AVAILABLE RECORDS:
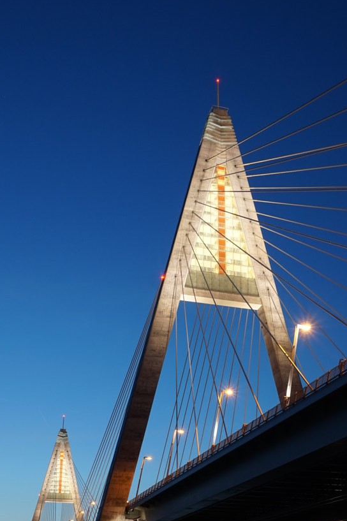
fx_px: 680
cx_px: 202
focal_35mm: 47
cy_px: 416
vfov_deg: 40.2
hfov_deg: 28.6
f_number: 11
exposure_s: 5
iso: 100
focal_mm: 16
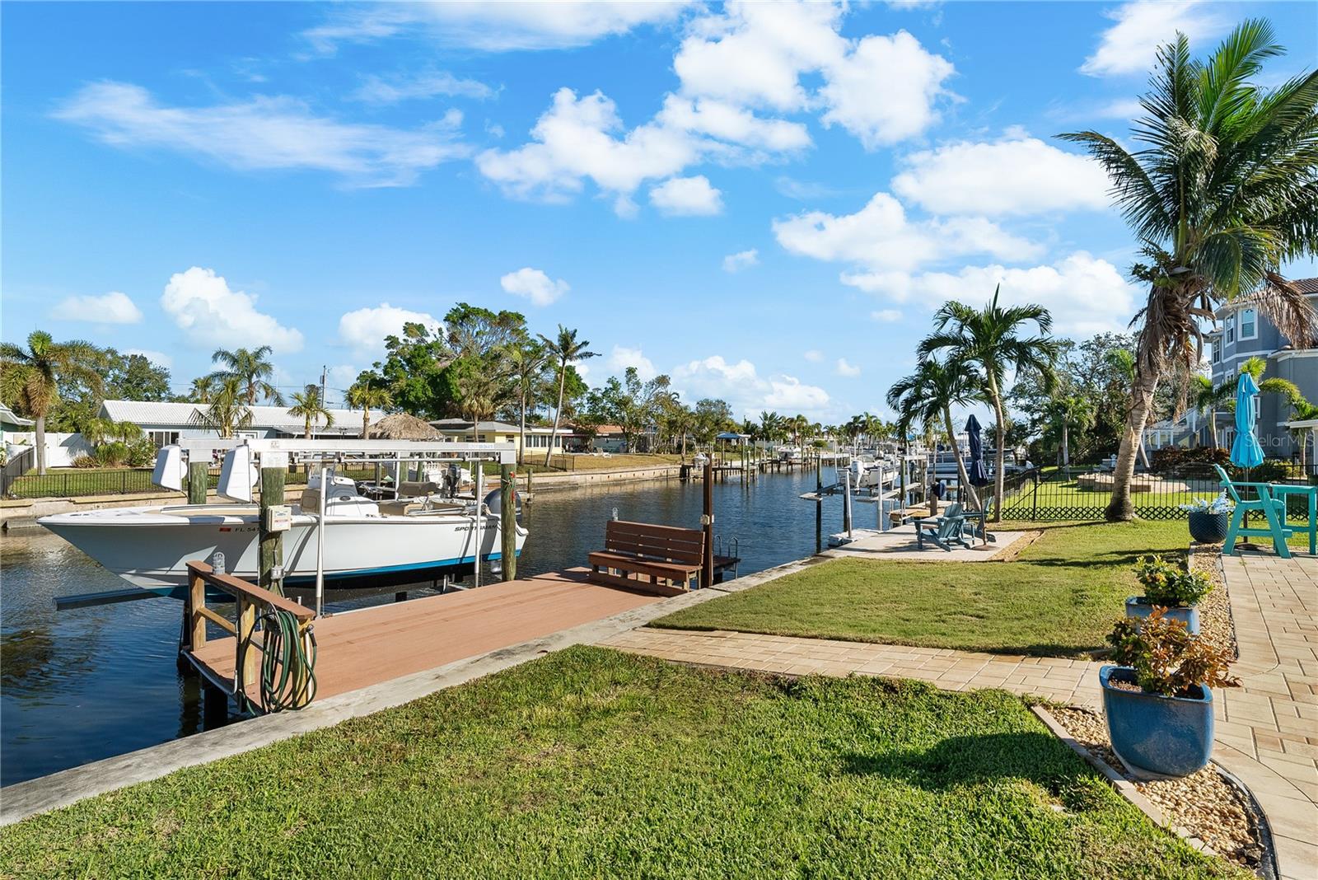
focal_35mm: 16
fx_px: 586
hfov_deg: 96.7
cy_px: 440
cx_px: 659
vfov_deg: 73.8
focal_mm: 16
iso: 640
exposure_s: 1/640
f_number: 7.1
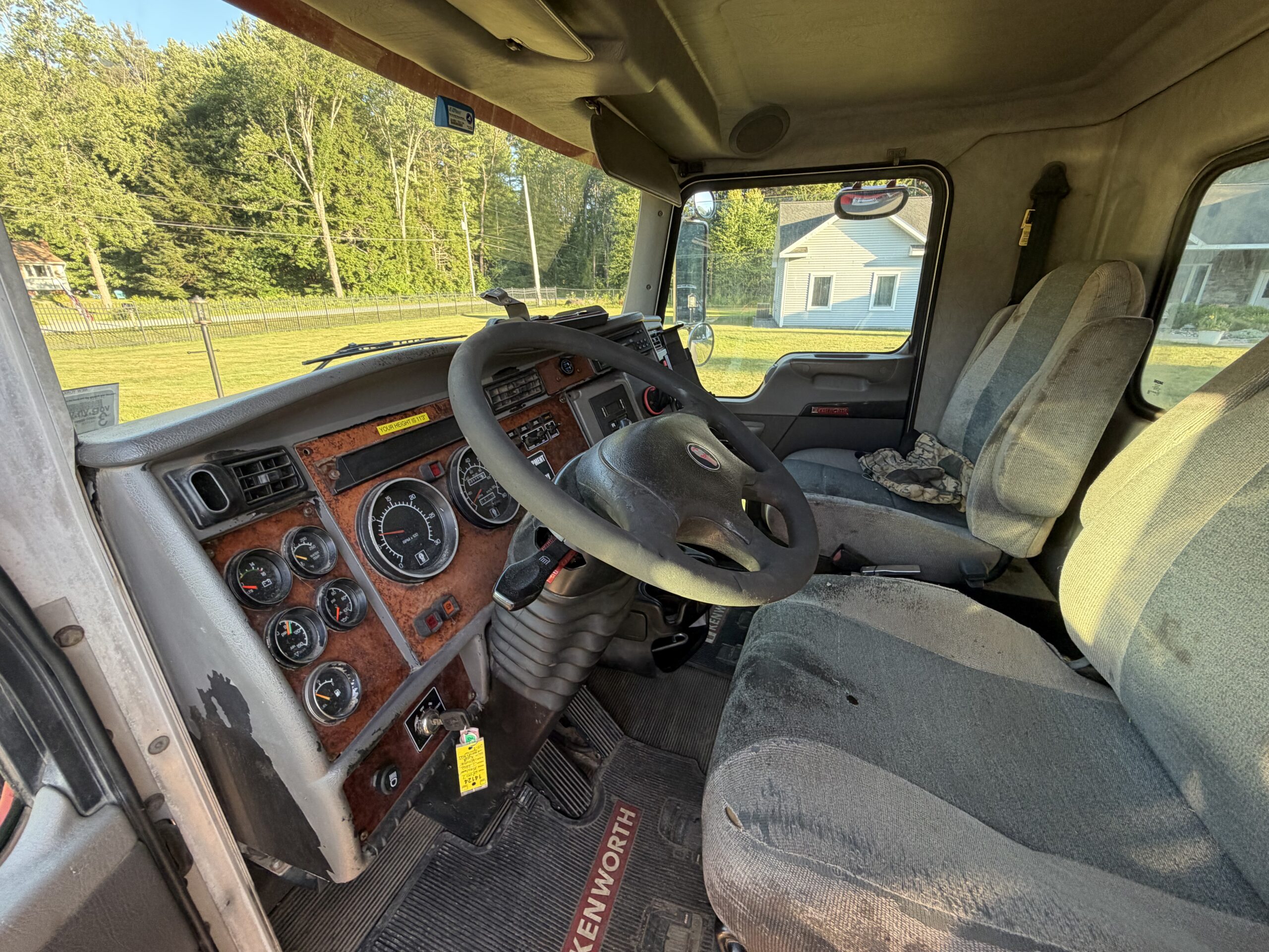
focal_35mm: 14
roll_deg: +0.4
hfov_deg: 102.1
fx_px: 513
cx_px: 634
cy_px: 476
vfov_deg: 85.7
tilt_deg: -18.9
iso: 100
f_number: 2.2
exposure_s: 1/121
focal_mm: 2.22
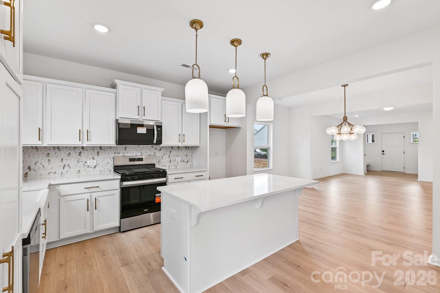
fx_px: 196
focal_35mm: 16
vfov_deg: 73.7
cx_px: 220
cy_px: 146
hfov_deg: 96.7
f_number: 8
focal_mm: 16
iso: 110
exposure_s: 1/15
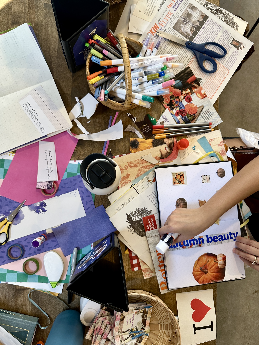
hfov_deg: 56.8
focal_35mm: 24
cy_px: 172
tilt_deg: -87.3
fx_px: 239
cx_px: 130
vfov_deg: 71.6
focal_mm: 6.86
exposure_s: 1/120
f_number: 1.78
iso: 125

YOUR INSTRUCTIONS: Copy exactly the lines from the one containing "vfov_deg: 73.8" through the final line of the records above, both included, and leave out any pictures.

SOLUTION TO THIS TASK:
vfov_deg: 73.8
focal_mm: 16
iso: 640
exposure_s: 1/640
f_number: 7.1
focal_35mm: 14
roll_deg: +0.4
hfov_deg: 102.1
fx_px: 513
cx_px: 634
cy_px: 476
vfov_deg: 85.7
tilt_deg: -18.9
iso: 100
f_number: 2.2
exposure_s: 1/121
focal_mm: 2.22
fx_px: 196
focal_35mm: 16
vfov_deg: 73.7
cx_px: 220
cy_px: 146
hfov_deg: 96.7
f_number: 8
focal_mm: 16
iso: 110
exposure_s: 1/15
hfov_deg: 56.8
focal_35mm: 24
cy_px: 172
tilt_deg: -87.3
fx_px: 239
cx_px: 130
vfov_deg: 71.6
focal_mm: 6.86
exposure_s: 1/120
f_number: 1.78
iso: 125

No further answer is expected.